Some people (like Glenn Beck and Rush Limbaugh) will shout loudly that the phrase “separation of church and state” doesn’t appear in the U.S. Constitution. They are correct. Of course, neither do the words God, creator or maker. Yes, they are always quick to point out that the Declaration of Independence mentions a “Creator.” But that word didn’t originally appear in the draft by Thomas Jefferson or the copy that John Adams wrote in his own hand. It got in there some other way before it was signed. Additionally, that document, wonderful as it is, has no legal bearing on our legal system today. That, of course, comes from the U.S. Constitution. When is the last time you ever heard of an indepencian law? Yeah, I thought so.
What is the truth about what the founding fathers wanted? Many are quick to claim that they wanted this or they wanted that. I merely cling to the position: If they wanted this to be a Christian nation, wouldn’t they have bothered to actually mention it in our most basic legal document?
Constitutional Myth #4: The Constitution Doesn’t Separate Church and State
What’s scarier than someone with a gun? Someone with a gun and an imaginary friend. (Or a nuclear arsenal.) Someone who believes apocryphal myths (rather than verifiable facts) about the past to support his actions and beliefs today.
Weird.
You don’t have the Constitution for that
People argue a lot about God and country and the Constitution. Most of it centers around the argument that America was intended to be a “Christian nation.”

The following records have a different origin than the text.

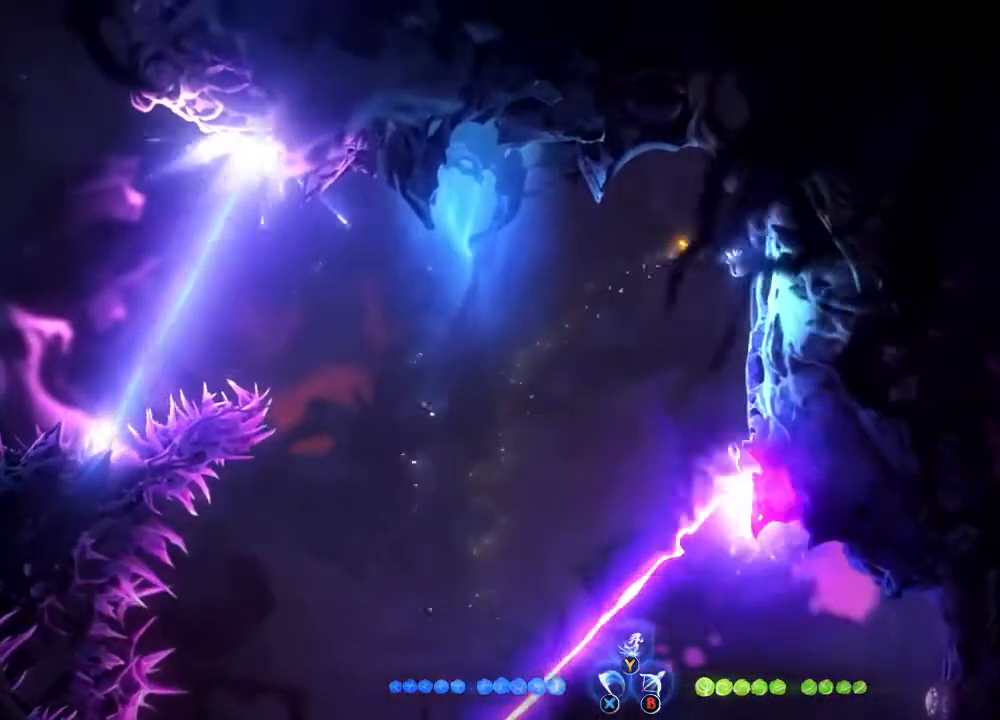
{"buttons": [], "left_stick": "left", "right_stick": "center", "events": [[33, "left_stick", "center"], [100, "left_stick", "left"], [167, "A", "down"], [300, "A", "up"]]}
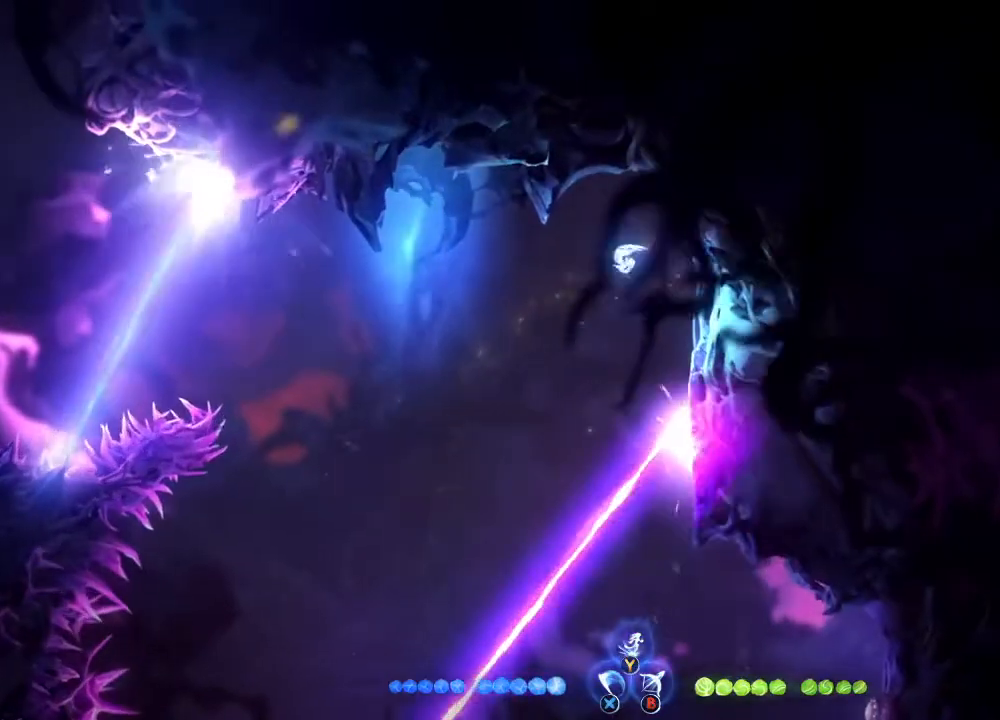
{"buttons": ["Y"], "left_stick": "up", "right_stick": "center", "events": [[200, "R1", "down"], [233, "left_stick", "up-left"], [300, "A", "down"], [300, "R1", "up"], [367, "left_stick", "up"], [400, "A", "up"], [433, "Y", "down"]]}
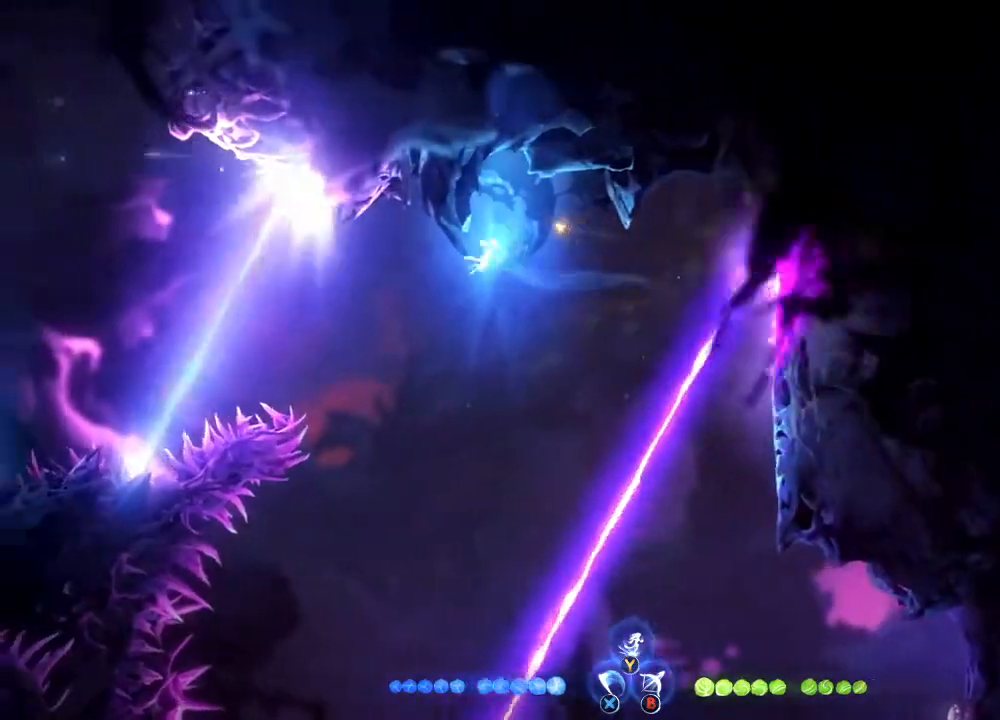
{"buttons": [], "left_stick": "up-left", "right_stick": "center"}
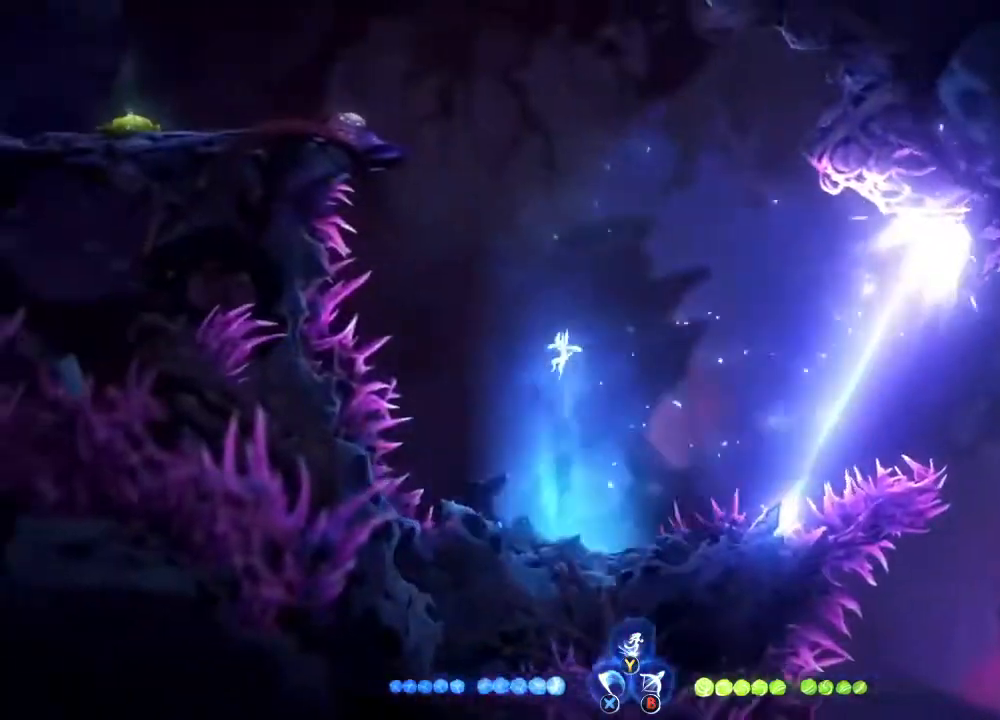
{"buttons": [], "left_stick": "up-left", "right_stick": "center", "events": [[200, "left_stick", "up"], [300, "Y", "down"], [400, "Y", "up"], [433, "left_stick", "up-left"]]}
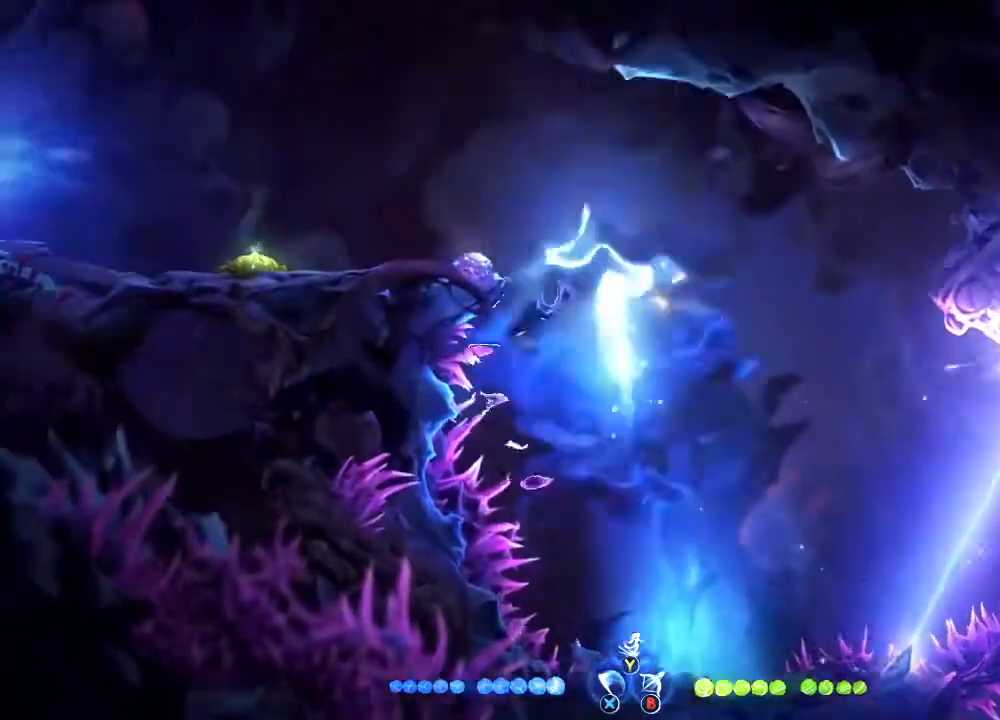
{"buttons": [], "left_stick": "center", "right_stick": "center", "events": [[133, "left_stick", "center"], [167, "R3", "down"], [267, "R3", "up"]]}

For example, someone once said something like this to me: The Constitution makes no mention of a “wall of separation between church and state.”
The fellow who wrote that to me actually misspelled “Constitution” but I feel like being nice so I corrected it so he doesn’t look stupid. He also went on to add that the “separation doctrine” is an invention of the Supreme Court.
I have to admit, those statements made me curious. So I went and did some checking. I examined a document that most of us would probably accept as an absolute authority on the matter – The Constitution of the United States. Grab a copy of the Constitution and you can fact check my results if you want.
So, what does the Constitution of the United States say about God and religion anyway? Not much, it turns out. Based on the following facts, can the wall of separation be inferred, especially in light of comments by certain “founding fathers” that were made later?
From what power is the Constitution of the United States derived? I checked. The word “God” can’t be found there. Nor “Christ” or “Christianity” or “Creator” or “Maker.”
All I can find is a reference to “We the people…” That is where the power of the United States government lies.
The word “religion” is not found, but “religious” does result in one hit:
From Article VI. “… no religious Test shall ever be required as a Qualification to any Office or public Trust under the United States.”
That’s it. That’s all I could find. I’m now going to make an assumption: If this was supposed to be a country based on Christianity, don’t you think some of those terms would have been a skosh more prominent? Might they even have gone as far as to actually mention it?
If it was so bloody important, why on Earth would the founding fathers leave it completely out of the document we hold most dear?